Medidas da MP 1.303 e arrecadação esperada em 2026
▶️ Aumento da alíquota sobre bets, de 12% para 18% sobre a receita líquida (GGR): ministro da Fazenda, Fernando Haddad, diz que setor tem um lucro bruto de R$ 40 bilhões por ano e defende mais impostos. Se confirmada, medida vai incrementar os cofres públicos com R$ 1,7 bilhão em 2026.
▶️Juros sobre capital próprio: aumento da taxação dos juros sobre capital próprio (JCP) — mecanismo utilizado pelas empresas — de 15% para 20%. Se levada adiante, ação vai aumentar as receitas em R$ 5 bilhões no próximo ano.
▶️Aumento de zero para 5% na taxação dos chamados títulos incentivados, como LCI, LCA: ministro Haddad diz que o custo da isenção é alto, de R$ 41 bilhões por ano. Governo pretende arrecadar R$ 2,6 bilhões com a medida em 2026.
▶️Governo fixa IR de 17,5% em aplicações financeiras; hoje, taxa é de 15% a 22,5% dependendo do prazo: haverá unificação, se confirmada pelo parlamento, da alíquota em 17,5%. Equipe econômica diz que a medida não tem impacto fiscal, ou seja, não aumenta a arrecadação.
▶️Tributação de criptoativos: Com a mudança promovida pelo governo, os ganhos com “criptoativos” serão tributados com uma alíquota de 17,5% a partir do próximo ano.
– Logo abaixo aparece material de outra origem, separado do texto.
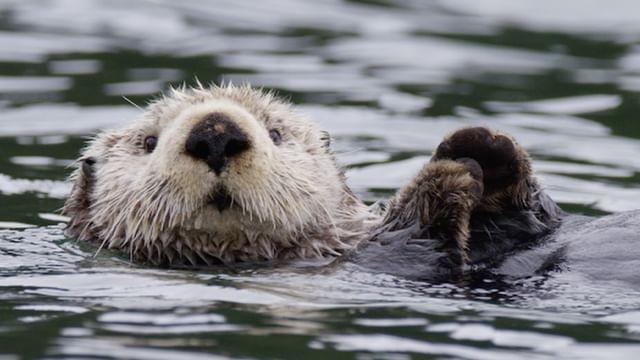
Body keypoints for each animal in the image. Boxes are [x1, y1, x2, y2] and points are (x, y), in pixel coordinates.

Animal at [63, 84, 640, 284]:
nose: (216, 133)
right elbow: (429, 232)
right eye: (148, 141)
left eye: (277, 132)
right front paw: (447, 177)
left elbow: (531, 217)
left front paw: (484, 145)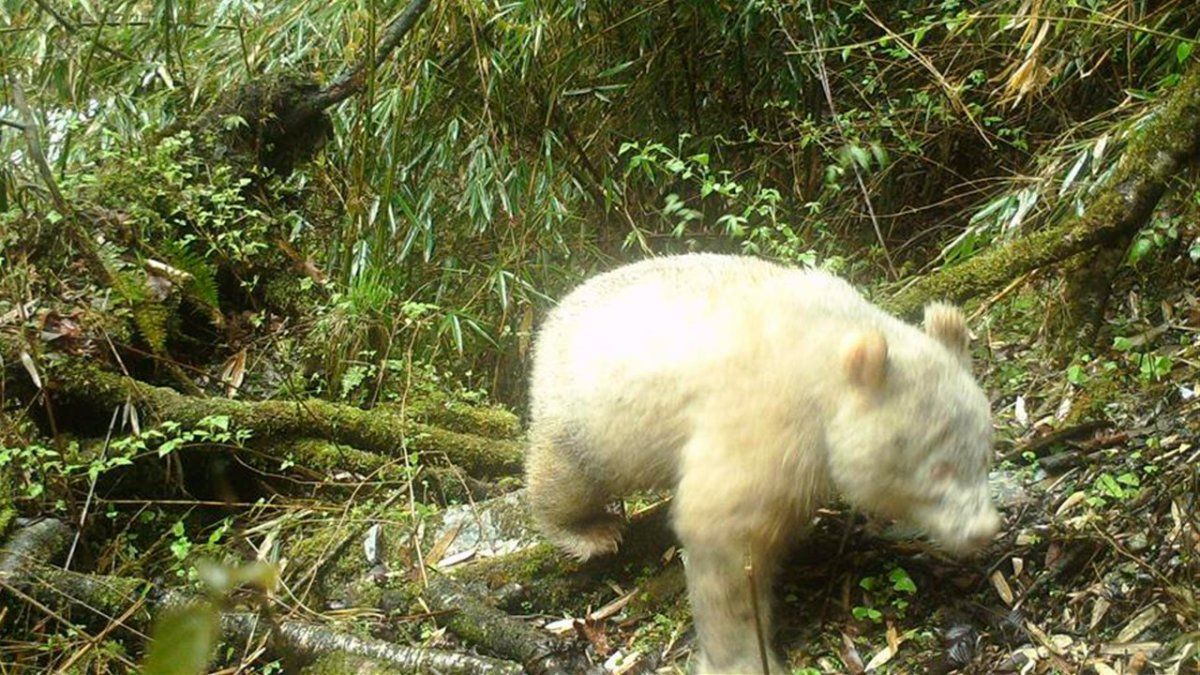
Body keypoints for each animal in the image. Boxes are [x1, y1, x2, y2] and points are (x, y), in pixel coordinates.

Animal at [524, 253, 1002, 673]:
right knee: (566, 475)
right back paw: (589, 530)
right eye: (939, 467)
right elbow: (723, 530)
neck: (828, 352)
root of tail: (553, 317)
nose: (983, 530)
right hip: (586, 413)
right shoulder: (767, 415)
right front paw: (743, 657)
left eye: (984, 455)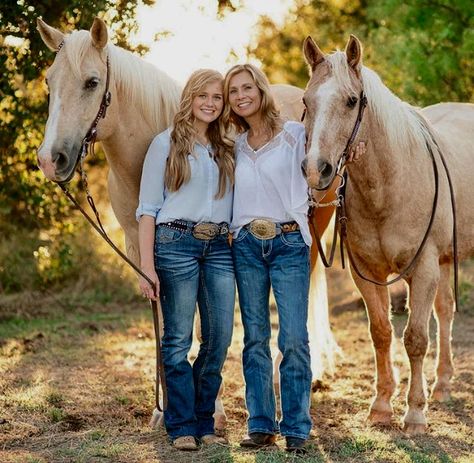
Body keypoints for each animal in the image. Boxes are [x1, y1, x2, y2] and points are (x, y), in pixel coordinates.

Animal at [37, 17, 340, 432]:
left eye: (92, 82)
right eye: (49, 81)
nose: (50, 160)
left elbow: (203, 320)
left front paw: (212, 408)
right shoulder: (142, 249)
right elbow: (167, 318)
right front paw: (164, 408)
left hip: (313, 227)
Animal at [302, 35, 472, 436]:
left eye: (351, 100)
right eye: (306, 101)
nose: (317, 170)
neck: (389, 186)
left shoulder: (423, 269)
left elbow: (415, 338)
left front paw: (415, 414)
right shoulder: (367, 272)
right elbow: (380, 332)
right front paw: (381, 406)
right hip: (445, 260)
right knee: (446, 311)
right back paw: (442, 385)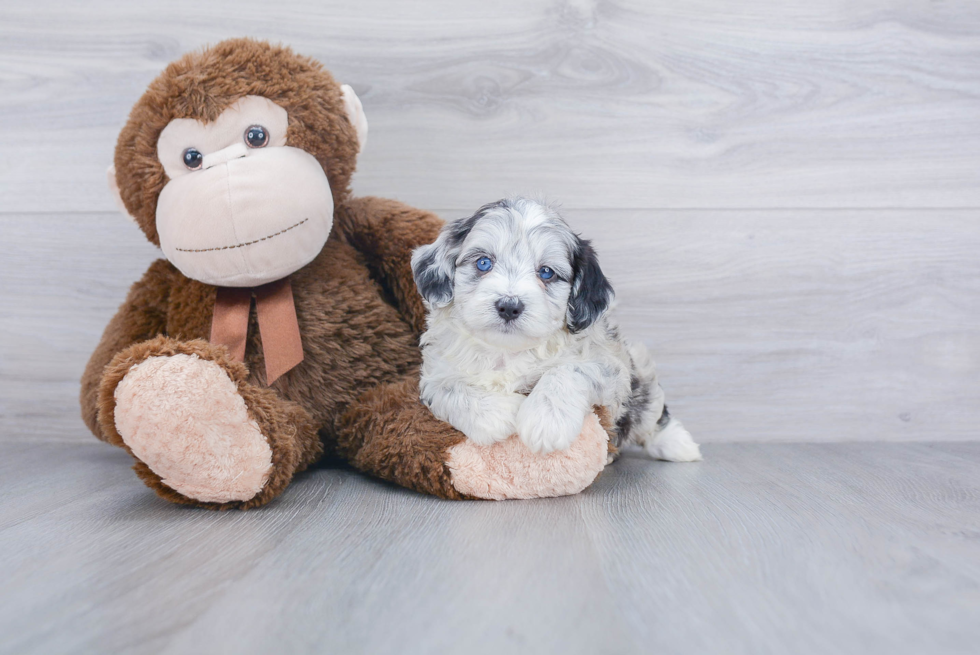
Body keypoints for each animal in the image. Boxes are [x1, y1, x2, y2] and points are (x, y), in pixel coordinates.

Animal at [410, 197, 700, 464]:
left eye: (546, 272)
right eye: (483, 263)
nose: (509, 306)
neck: (506, 351)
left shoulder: (610, 365)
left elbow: (567, 370)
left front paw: (545, 421)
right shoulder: (435, 371)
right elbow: (447, 388)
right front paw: (503, 413)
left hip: (639, 370)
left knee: (651, 415)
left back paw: (679, 446)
Governo não divulgou uma estimativa de quanto a medida pode arrecadar.
▶️Taxação de “fintechs” (empresas de tecnologia em serviços financeiros) e de cooperativas: aumento será de 9% para um patamar entre 15% (cooperativas) e 20%. Haddad diz que a medida visa corrigir distorções, pois há “fintechs” de grande porte sendo beneficiadas por uma taxação menor. Governo estima arrecadar R$ 1,6 bilhão em 2026.
➡️Limitação de compensações tributárias: governo diz que a MP traz medidas para coibir “compensações abusivas” de crédito tributário. Medida tem a previsão de elevar a arreadação em R$ 10 bilhões no próximo ano.
➡️Pé de meia dentro do piso de educação: medida inclui o pé de meia, cujo objetivo é manter alunos de ensino médio na escola pública, no cálculo para o piso constitucional de investimentos na educação. A medida, que abre espaço no orçamento de R$ 12 bilhões por ano, reduz os recursos disponíveis para outros programas do Ministério da Educação no mesmo valor.
Agenda de cortes de gastos
▶️Enquanto avança no aumento de impostos, a agenda de cortes de gastos estruturais caminha com morosidade. Até o momento, o governo propôs conter os supersalários de servidores e uma reforma da previdência para os militares — mas ambas enfrentam dificuldades no legislativo.
Enquanto isso, economistas apontam que há diversas iniciativas que poderiam ser propostas pelo governo para frear o ritmo de crescimento dos gastos obrigatórios, incluindo:
Contenção de gastos com servidores, por meio de uma reforma administrativa;
Mudanças nas regras de gastos previdenciários, por meio de uma nova reforma da Previdência ou de medidas que alterem despesas previdenciárias;
Reforma de gastos sociais para fundir as políticas existentes e evitar sobreposição;
Mudanças nas regras do abono salarial e do seguro-desemprego.
Outros, como o consultor de Orçamento da Câmara dos Deputados, Paulo Bijos, ex-secretário de Orçamento Federal do Ministério do Planejamento, pedem as chamadas “desvinculações”. Como, por exemplo:
Desindexação de benefícios do RGPS e do BPC do salário mínimo: os benefícios previdenciários deixariam de ter aumento acima da inflação, e passariam a ser corrigidos somente pela variação dos preços do ano anterior, ou por até 0,6% ao ano. A economia potencial projetada para a medida em 10 anos (2025-2034) é de R$ 1,1 trilhão sem ganho acima da inflação, ou de R$ 890 bilhões com alta real (acima da inflação) de 0,6% ao ano. Pela regra atual, o salário mínimo, e os benefícios previdenciários, podem crescer até 2,5% ao ano acima da inflação.
Revisão dos pisos da saúde, da educação e do Fundeb: os gastos com saúde e educação deixariam de ser atrelados à receita, formato atual, e passariam a ser corrigidos pela inflação, ou por 0,6% ao ano acima da inflação. O cálculo indica o “ganho” de R$ 97 bilhões a R$ 77,5 bilhões entre 2026 e 2028 – um montante de recursos que a saúde e a educação deixariam de receber neste período.